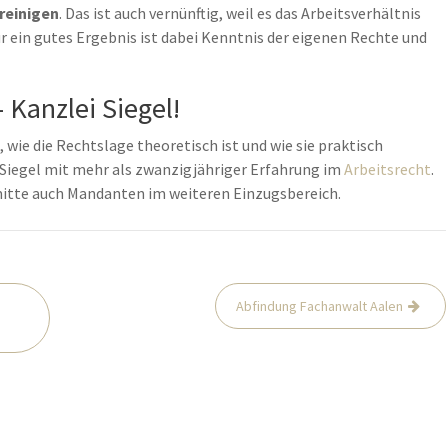
reinigen
. Das ist auch vernünftig, weil es das Arbeitsverhältnis
r ein gutes Ergebnis ist dabei Kenntnis der eigenen Rechte und
 Kanzlei Siegel!
 wie die Rechtslage theoretisch ist und wie sie praktisch
er Siegel mit mehr als zwanzigjähriger Erfahrung im
Arbeitsrecht
.
mitte auch Mandanten im weiteren Einzugsbereich.
Abfindung Fachanwalt Aalen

→ Task instructions: Do not include the images; transcribe the rest of the listing exactly.

→ Task solution:
reinigen
. Das ist auch vernünftig, weil es das Arbeitsverhältnis
r ein gutes Ergebnis ist dabei Kenntnis der eigenen Rechte und
 Kanzlei Siegel!
 wie die Rechtslage theoretisch ist und wie sie praktisch
er Siegel mit mehr als zwanzigjähriger Erfahrung im
Arbeitsrecht
.
mitte auch Mandanten im weiteren Einzugsbereich.
Abfindung Fachanwalt Aalen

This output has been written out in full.